私の前には弟が着席しているが、とても顔を直視できない。
別人の様になった姿を改めて見たら、きっと罪悪感と悲壮感に押し潰されてしまうから。
極力目を合わせないように、私は俯きながら食事を始めた。
テーブルにはビーフシチュー、パン、サラダが並んでいる。
幼少期にパンを食べて戻したことがあり、それ以来私は滅多に口にしなくなった。
ママはそんな私を気遣いパンを避けて献立を考えてくれていた。
その記憶も母にはない。
食べることは愚か、匂いを嗅ぐすら嫌だがそれでも私は無理やり口に詰め込んでいく。
母に悪い印象を与えぬため、食事を残す訳にはいかない。
決して私を叱る口実を与えてはいけない。
早くこの場を去りたい一心で次々と料理を口に運ぶ。
「咲希。」
名前を呼ばれ、何か粗相をしてしまったのかと食べる手を止めた。
「何…ですか?」
「食事を済ませた後、時間あるかしら?」
そんな…。
早過ぎる。
私にはもう少しだけ猶予が残されているものだと勝手に思い込んでいた。
…しかし、当然のことなのかもしれない。
残っているのは私だけなのだから。
最後に私が消えればそれで終わる。
「あの、今日は、学校のことをしなきゃ…。」
私の言葉に何の反応も見せず、沈黙が訪れる。
こんな言い訳で逃れられないことはわかっている。
胃の中のものを全て吐き出しそうだ。
「あのね、もうすぐテストがあって、それで。」
「私、お母さんに喜んでもらいたくて、その、だから頑張らないと、って。」
全身を震わせながら言葉を絞り出した。
下を向いたまま、ここから走って逃げることを考える。
立ち上がってドアを開け玄関まで行って外に出る、簡単なことだが、捕まらずに私はやり遂げられるだろうか。
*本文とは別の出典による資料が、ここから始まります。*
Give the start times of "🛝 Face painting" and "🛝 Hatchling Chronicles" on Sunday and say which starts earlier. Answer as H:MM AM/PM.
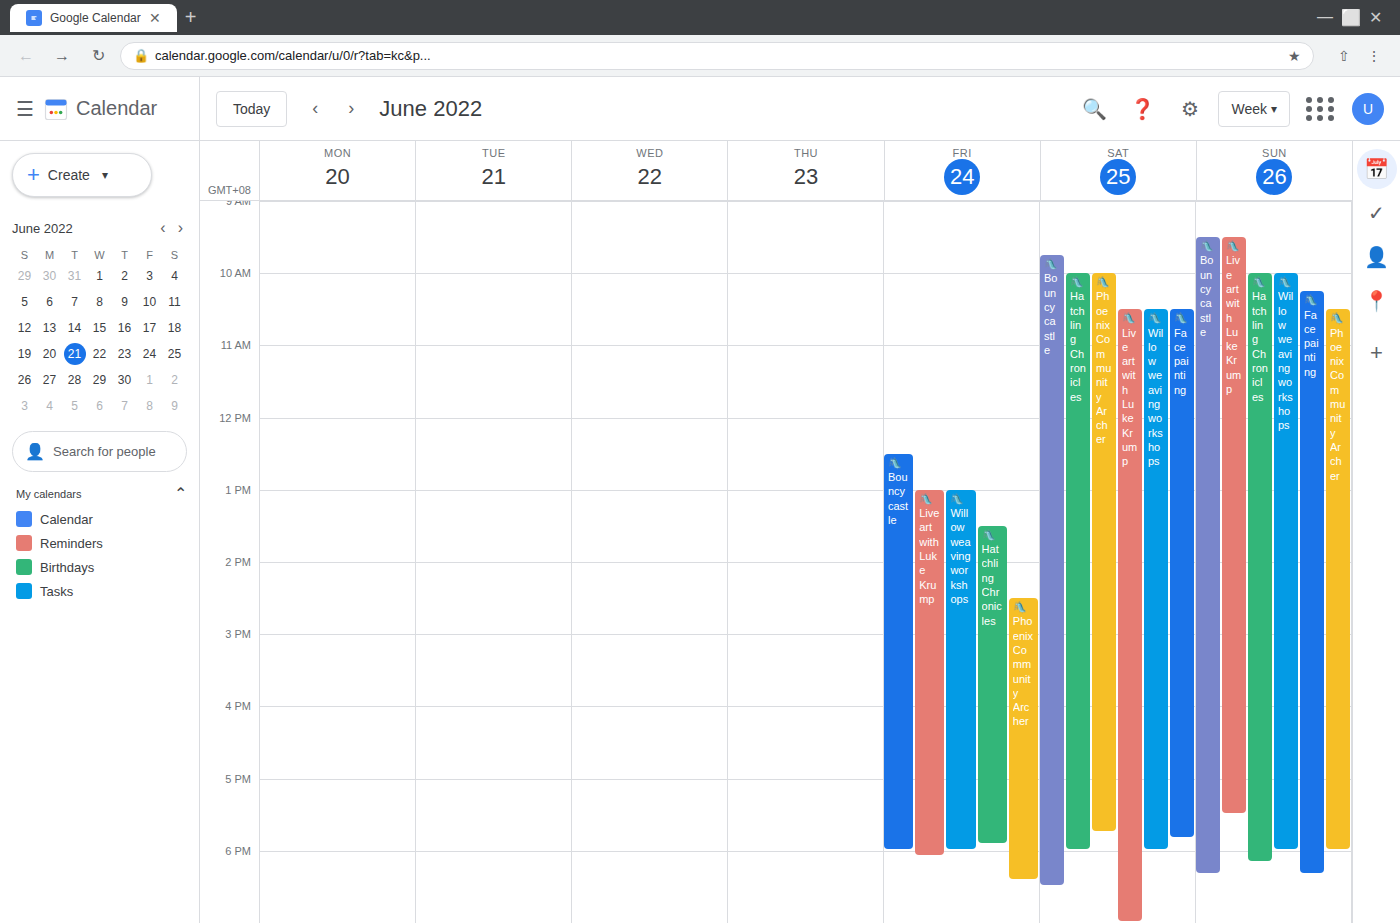
"🛝 Hatchling Chronicles" 10:00 AM; "🛝 Face painting" 10:15 AM.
少しでもしくじったらそこで終わり、でもここで何もしなかったらどの道お終いだ。
小刻みに揺れる足に力を入れたその時だった。
「そう。咲希はいい子なのね。」
母が沈黙を解き、反応を見せた。
「それならまた今度にしようかしら。」
一気に力が抜ける。
まさか見逃してもらえたのか。
どうして。
いや、そんなことはどうだっていい。
母の気が変わらない内に一刻も早くここを離れなきゃ。
残りを強引に詰め込み、口早にご馳走様を告げて私は自室へと戻った。
迂闊だった。
いい子にしていれば、しばらくは免れるものだと高を括っていた。
今こうしていられることが奇跡だ。
母の気まぐれだったのか、何が理由かはわからないが、とりあえず一命は取り留めた。
少しでも何かが違っていたならば、もうここにはいなかっただろう。
従順にしていようが、反抗しようが関係ないのだ。
遅かれ早かれ、私は…。
もう本当に時間がない。
母は言った。
また今度にする、と。
次はもう逃げられないだろう。
私は覚悟を決めた。
この家を出て、遠い地へ逃げる。
家の誰かが通報したら、失踪者として行方不明のリストに載ることだろう。
未成年だから警察に見つかれば連れ戻される。
当然学校に通うことはできなくなるし、今後まともな職に就くことも難しくなる。
それどころか食べる物も、寝る場所さえも確保できないかもしれない。
それでも、ここを出る事を望んだ。
生きるか死ぬかの話だ。
この先いくら過酷な道が待っていようとも、私は生きたい。
咲希として、生きていたい。
今夜中に家を出ることも考えた。
だが、その考えは危険であることに直前で気付く。
たしかにこれ以上この家に居ることは死に直結する。
でも、もし今わざと泳がされていたとしたら。
母が私の反応を伺うためにああ言ったのならば。
私が逃げることを見越して、一晩中監視されている可能性だってある。
そこで捕まったらもう言い逃れはできない。
しかし逆に、母の言葉を信用するのなら、今夜は家にいても安全だと捉えることができる。
また今度にする、とそう言った。
今度というのが、一週間後なのか、或いは明日なのか、いつなのかはわからない。
でも今夜はその中に含まれていない、それは間違いないはずだ。
明日。
学校から帰ってきたら、この家を出よう。
制服のままではあまりに目立つし、かと言って登校時に荷物が多いと母に怪しまれる。
学校が終わって帰ってきたら荷物をまとめて家を出る。
夕食の準備を始めたタイミングが最も安全だろう。
やることは決まった。
今夜は、この家で過ごす最後の夜だ。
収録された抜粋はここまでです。